If a line of the material holds the string "Grabungstechnik", please copy it.

== TASK MATERIAL

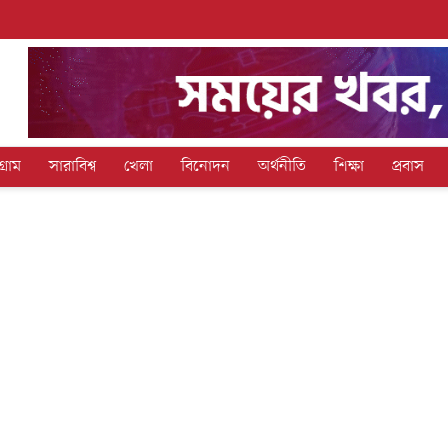
গ্রাম
সারাবিশ্ব
খেলা
বিনোদন
অর্থনীতি
শিক্ষা
প্রবাস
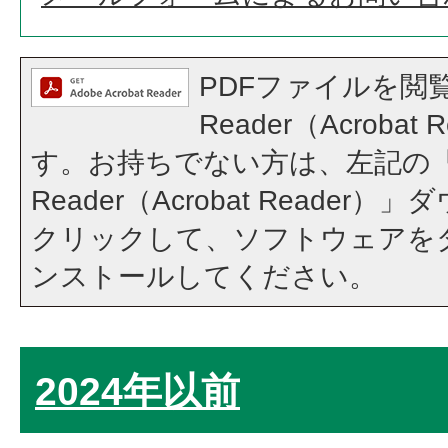
PDFファイルを閲覧
Reader（Acroba
す。お持ちでない方は、左記の「A
Reader（Acrobat Reade
クリックして、ソフトウェアを
ンストールしてください。
2024年以前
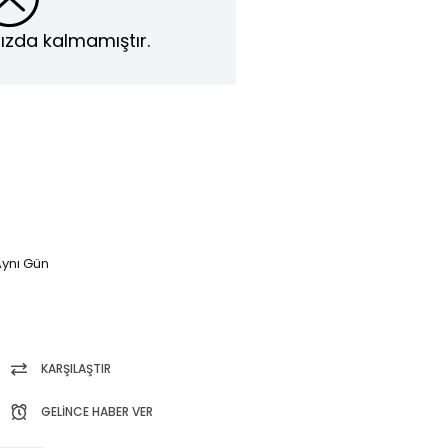
ızda kalmamıştır.
ynı Gün
KARŞILAŞTIR
GELINCE HABER VER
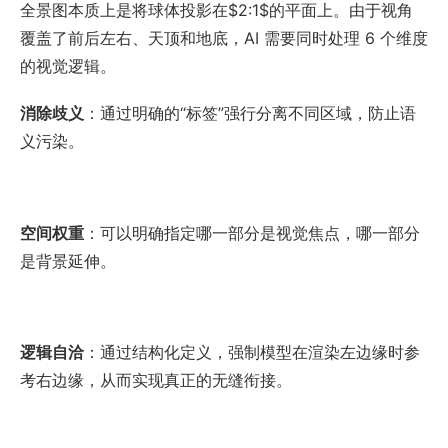
全景图本质上是将球体投影在
$2:1$
的平面上。由于视角
覆盖了前后左右、天顶和地底，AI 需要同时处理 6 个维度
的视觉逻辑。
消除歧义
：通过明确的“标签”强行分离不同区域，防止语
义污染。
空间权重
：可以明确指定哪一部分是视觉焦点，哪一部分
是背景延伸。
逻辑自洽
：通过结构化定义，强制模型在渲染左边缘时参
考右边缘，从而实现真正的无缝衔接。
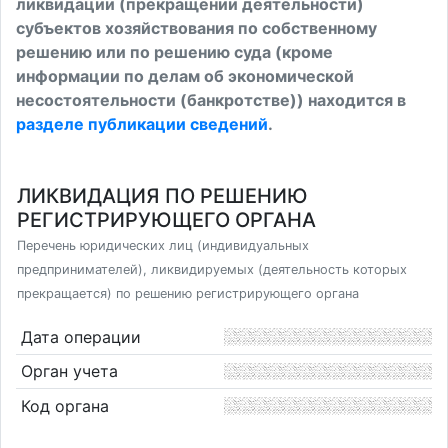
ликвидации (прекращении деятельности)
субъектов хозяйствования по собственному
решению или по решению суда (кроме
информации по делам об экономической
несостоятельности (банкротстве)) находится в
разделе публикации сведений
.
ЛИКВИДАЦИЯ ПО РЕШЕНИЮ
РЕГИСТРИРУЮЩЕГО ОРГАНА
Перечень юридических лиц (индивидуальных
предпринимателей), ликвидируемых (деятельность которых
прекращается) по решению регистрирующего органа
Дата операции
Орган учета
Код органа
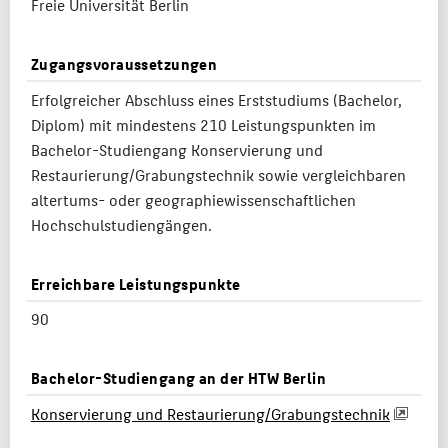
Freie Universität Berlin
Zugangsvoraussetzungen
Erfolgreicher Abschluss eines Erststudiums (Bachelor,
Diplom) mit mindestens 210 Leistungspunkten im
Bachelor-Studiengang Konservierung und
Restaurierung/Grabungstechnik sowie vergleichbaren
altertums- oder geographiewissenschaftlichen
Hochschulstudiengängen.
Erreichbare Leistungspunkte
90
Bachelor-Studiengang an der HTW Berlin
Konservierung und Restaurierung/Grabungstechnik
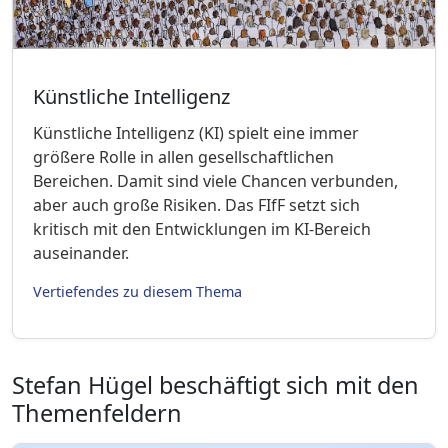
Künstliche Intelligenz
Künstliche Intelligenz (KI) spielt eine immer
größere Rolle in allen gesellschaftlichen
Bereichen. Damit sind viele Chancen verbunden,
aber auch große Risiken. Das FIfF setzt sich
kritisch mit den Entwicklungen im KI-Bereich
auseinander.
Vertiefendes zu diesem Thema
Stefan Hügel beschäftigt sich mit den
Themenfeldern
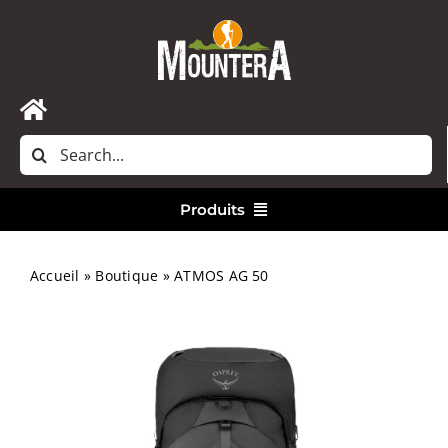
Passer
au
contenu
Toggle
Rechercher:
Navigation
Accueil
Produits
Nous contacter
Vêtements
Accueil
»
Boutique
»
ATMOS AG 50
Randonnée
Bivouac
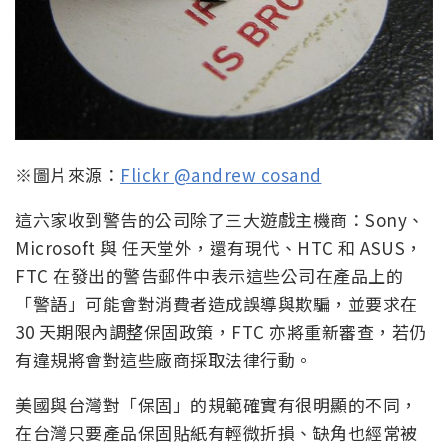
※圖片來源：
Flickr @andrew cosand
這六家收到警告的公司除了三大遊戲主機商：Sony、
Microsoft 與 任天堂外，還有現代、HTC 和 ASUS，
FTC 在發出的警告郵件中表示這些公司在產品上的
「警語」可能會對消費者造成誤導與欺騙，並要求在
30 天期限內調整保固政策，FTC 亦將重新審查，若仍
有違規將會對這些廠商採取法律行動。
美國與台灣對「保固」的規範確實有很明顯的不同，
在台灣只要產品保固貼紙有輕微折損、缺角也經常被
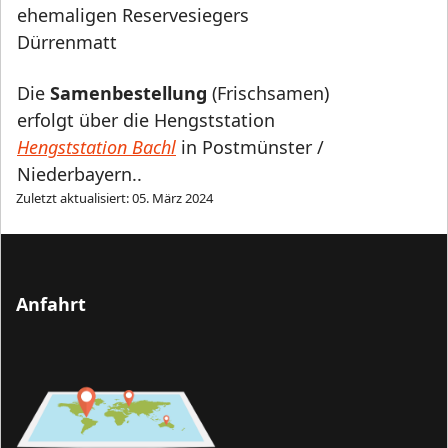
ehemaligen Reservesiegers
Dürrenmatt
Die
Samenbestellung
(Frischsamen)
erfolgt über die Hengststation
Hengststation Bachl
in Postmünster /
Niederbayern.
.
Zuletzt aktualisiert: 05. März 2024
Anfahrt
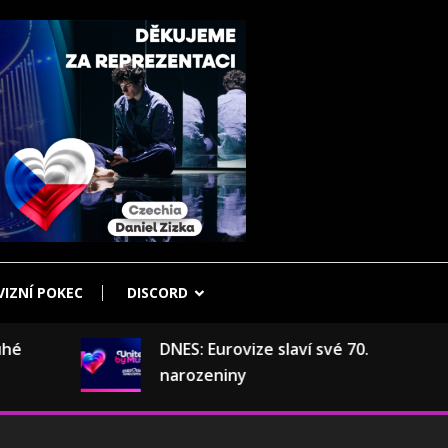
IZNÍ POKEC
DISCORD
DNES: Eurovize slaví své 70.
narozeniny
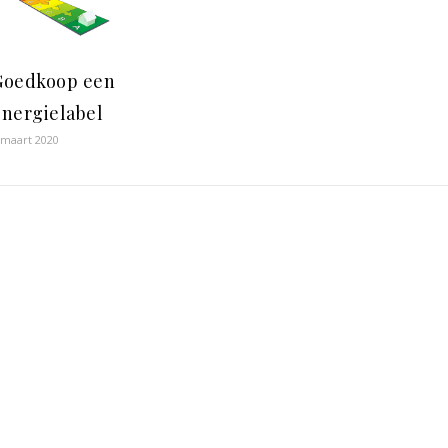
Goedkoop een
energielabel
 maart 2020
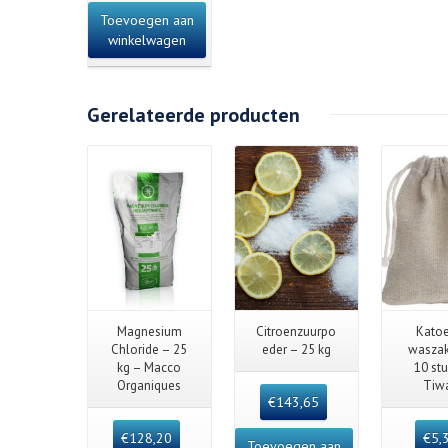
Toevoegen aan
winkelwagen
Gerelateerde producten
Details
Quick View
Quick View
Quick
Magnesium
Citroenzuurpo
Kato
Chloride – 25
eder – 25 kg
waszak
kg – Macco
10 st
Organiques
Tiw
€
143,65
€
128,20
€
5,
Toevoegen aan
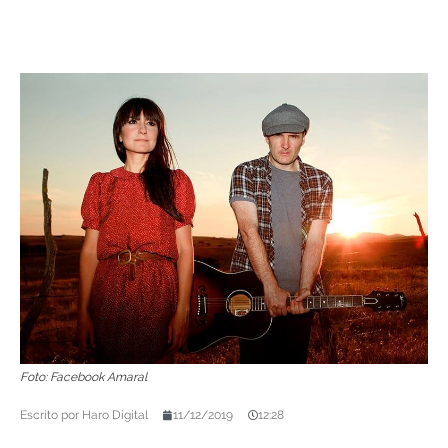
Foto: Facebook Amaral
Escrito por
Haro Digital
11/12/2019
12:28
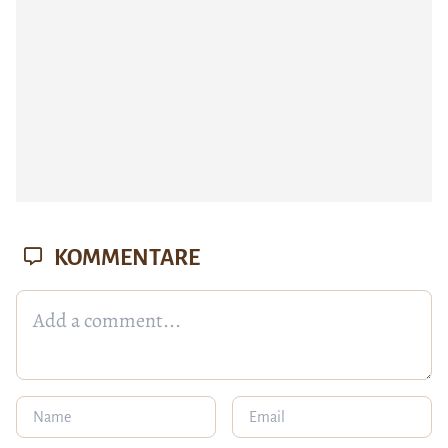
KOMMENTARE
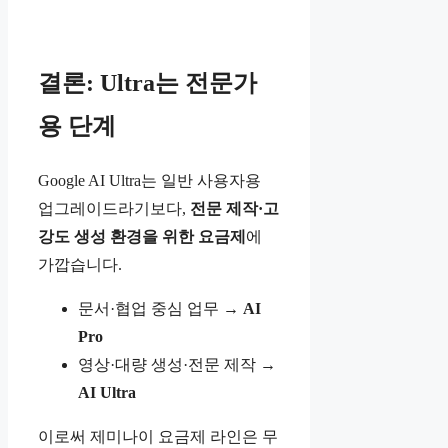
결론: Ultra는 전문가
용 단계
Google AI Ultra는 일반 사용자용
업그레이드라기보다,
전문 제작·고
강도 생성 환경을 위한 요금제
에
가깝습니다.
문서·협업 중심 업무 →
AI
Pro
영상·대량 생성·전문 제작 →
AI Ultra
이로써 제미나이 요금제 라인은 무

====

# RESULT OF THE TASK
Restaurierung/Grabungstechnik sowie vergleichbaren
Konservierung und Restaurierung/Grabungstechnik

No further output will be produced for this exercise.